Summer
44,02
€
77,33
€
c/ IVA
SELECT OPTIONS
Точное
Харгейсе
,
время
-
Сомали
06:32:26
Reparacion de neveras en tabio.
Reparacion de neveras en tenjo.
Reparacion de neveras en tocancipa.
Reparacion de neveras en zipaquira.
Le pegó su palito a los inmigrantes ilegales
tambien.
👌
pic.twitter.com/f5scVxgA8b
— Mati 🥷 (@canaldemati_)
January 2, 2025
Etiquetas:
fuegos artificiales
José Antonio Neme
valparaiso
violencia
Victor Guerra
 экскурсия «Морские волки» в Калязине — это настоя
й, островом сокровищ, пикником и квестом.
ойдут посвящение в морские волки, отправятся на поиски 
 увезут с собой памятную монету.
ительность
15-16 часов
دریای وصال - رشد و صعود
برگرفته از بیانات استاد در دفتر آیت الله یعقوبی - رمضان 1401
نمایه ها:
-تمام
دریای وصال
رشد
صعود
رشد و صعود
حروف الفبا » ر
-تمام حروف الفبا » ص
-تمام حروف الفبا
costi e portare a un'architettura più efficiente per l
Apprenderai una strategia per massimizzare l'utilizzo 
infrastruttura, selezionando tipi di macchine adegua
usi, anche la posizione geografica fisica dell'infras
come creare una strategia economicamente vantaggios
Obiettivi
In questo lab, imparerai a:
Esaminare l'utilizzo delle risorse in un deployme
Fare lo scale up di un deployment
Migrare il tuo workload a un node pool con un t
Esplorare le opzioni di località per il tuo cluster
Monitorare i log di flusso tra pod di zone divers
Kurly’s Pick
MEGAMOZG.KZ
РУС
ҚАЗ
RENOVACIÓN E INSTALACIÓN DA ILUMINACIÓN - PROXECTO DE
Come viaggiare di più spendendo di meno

★ ★ ★ ★ ★

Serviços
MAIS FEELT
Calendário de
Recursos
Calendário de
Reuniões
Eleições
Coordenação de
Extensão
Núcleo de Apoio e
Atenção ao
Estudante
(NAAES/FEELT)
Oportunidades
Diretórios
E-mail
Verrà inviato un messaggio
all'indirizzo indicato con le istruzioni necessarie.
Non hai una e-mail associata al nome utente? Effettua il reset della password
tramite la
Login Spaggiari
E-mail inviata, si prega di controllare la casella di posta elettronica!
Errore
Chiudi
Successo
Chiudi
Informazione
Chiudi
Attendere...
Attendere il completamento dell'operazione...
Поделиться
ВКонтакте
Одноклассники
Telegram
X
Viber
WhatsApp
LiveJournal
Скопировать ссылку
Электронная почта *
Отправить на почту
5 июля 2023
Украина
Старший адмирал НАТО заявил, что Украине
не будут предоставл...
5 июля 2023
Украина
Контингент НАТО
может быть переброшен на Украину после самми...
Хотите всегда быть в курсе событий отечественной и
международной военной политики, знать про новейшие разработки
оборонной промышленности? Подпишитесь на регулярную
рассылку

★ ★ ★ ★ ★

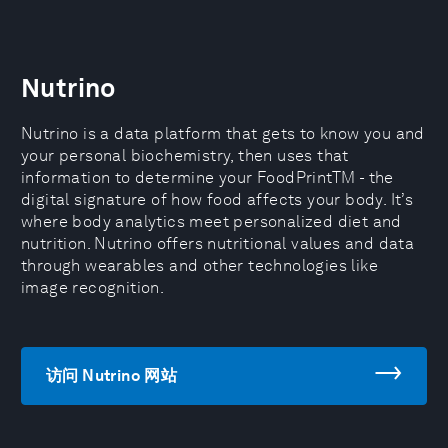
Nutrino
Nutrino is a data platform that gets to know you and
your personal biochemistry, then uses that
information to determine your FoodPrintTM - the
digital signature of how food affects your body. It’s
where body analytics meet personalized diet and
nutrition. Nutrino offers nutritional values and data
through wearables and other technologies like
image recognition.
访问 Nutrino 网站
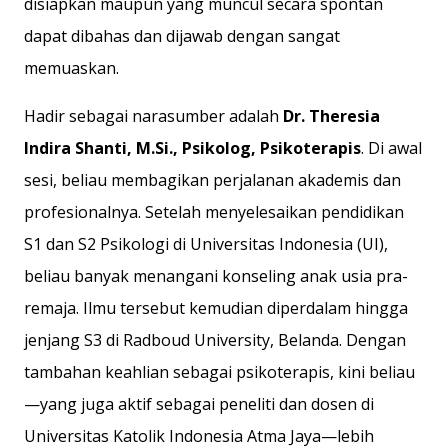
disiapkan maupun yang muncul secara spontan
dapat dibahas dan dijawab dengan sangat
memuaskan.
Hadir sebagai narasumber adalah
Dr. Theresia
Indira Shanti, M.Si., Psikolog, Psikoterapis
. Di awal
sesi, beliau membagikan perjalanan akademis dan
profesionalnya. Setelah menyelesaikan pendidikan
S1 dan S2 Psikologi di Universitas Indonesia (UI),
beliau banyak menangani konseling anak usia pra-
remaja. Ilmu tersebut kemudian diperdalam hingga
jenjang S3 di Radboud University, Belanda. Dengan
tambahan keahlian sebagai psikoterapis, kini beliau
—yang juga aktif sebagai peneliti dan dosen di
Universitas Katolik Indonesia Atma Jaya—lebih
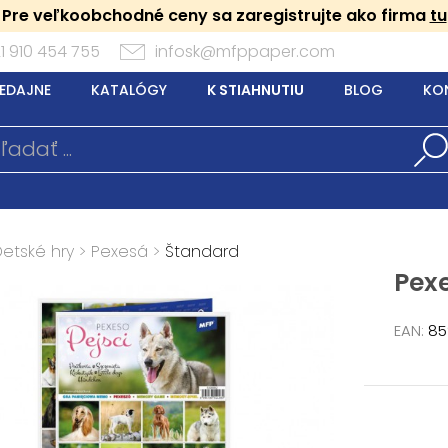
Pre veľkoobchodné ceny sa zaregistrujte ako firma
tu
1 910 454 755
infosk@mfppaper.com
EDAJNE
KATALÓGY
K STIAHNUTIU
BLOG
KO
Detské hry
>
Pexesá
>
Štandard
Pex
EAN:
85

★ ★ ★ ★ ★

* TASK:
Give only the lines from the one holding "Скопировать ссылку" through the one holding "Хотите всегда быть", each restated exactly as it appears above.

* OUTPUT OF THE TASK:
Скопировать ссылку
Электронная почта *
Отправить на почту
5 июля 2023
Украина
Старший адмирал НАТО заявил, что Украине
не будут предоставл...
5 июля 2023
Украина
Контингент НАТО
может быть переброшен на Украину после самми...
Хотите всегда быть в курсе событий отечественной и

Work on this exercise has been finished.